Para garantir o funcionamento completo desses novos campi, o governo enviou ao Congresso Nacional o Projeto de Lei nº 5.874/2025, que prevê a criação de cargos adicionais de docentes e técnicos, assegurando que as unidades iniciem suas atividades já em operação plena.
🌎 Rede Federal: quase 2 milhões de matrículas em todo o país
Os Institutos Federais fazem parte da Rede Federal de Educação Profissional, Científica e Tecnológica, composta por:
- Institutos Federais (IFs)
- Centros Federais de Educação Tecnológica (Cefets)
- Escolas Técnicas Vinculadas
- Colégio Pedro II
- Universidade Tecnológica Federal do Paraná (UTFPR)

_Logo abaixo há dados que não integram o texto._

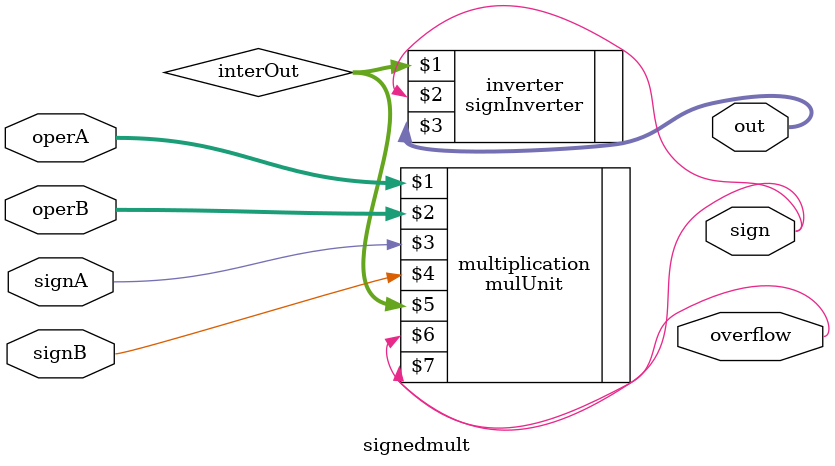
<source format=sv>
module signedmult(input logic [7:0] operA,operB,input logic signA,signB,
						output logic [14:0] out,output logic overflow,sign);
						
logic [14:0] interOut;

						
 mulUnit multiplication(operA,operB,signA,signB,interOut,overflow,sign);
signInverter inverter(interOut,sign,out);			
endmodule 
</source>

Ao todo, a Rede conta com 686 unidades distribuídas pelo Brasil, atendendo mais de 1,9 milhão de matrículas entre:
- Cursos de qualificação profissional
- Cursos técnicos
- Graduação
- Pós-graduação
- Formação inicial e continuada (FIC)
Com a redistribuição dos 2.022 cargos e a chegada dos novos campi, a expectativa é que o número de estudantes atendidos continue crescendo nos próximos anos — com mais qualidade, mais estrutura e mais diversidade de áreas ofertadas.
🎓 Por que essa medida é tão importante para os Institutos Federais?
A redistribuição dos cargos chega em um momento estratégico. Muitos campi, abertos durante fases anteriores de expansão, ainda não haviam recebido o quadro completo de pessoal. Isso limitava a oferta de cursos e a capacidade de expansão em áreas essenciais.
Com a chegada dos novos professores:
✔️ Mais cursos podem ser reabertos ou ampliados
✔️ Turmas adicionais poderão ser criadas
✔️ Campos como tecnologia, saúde e indústria serão fortalecidos
✔️ Atividades de pesquisa e extensão terão maior suporte
✔️ Os campi passam a operar em sua capacidade plena
Para estudantes, isso significa melhor atendimento, mais oportunidades e mais chances de ingressar em uma formação técnica ou superior gratuita e reconhecida nacionalmente.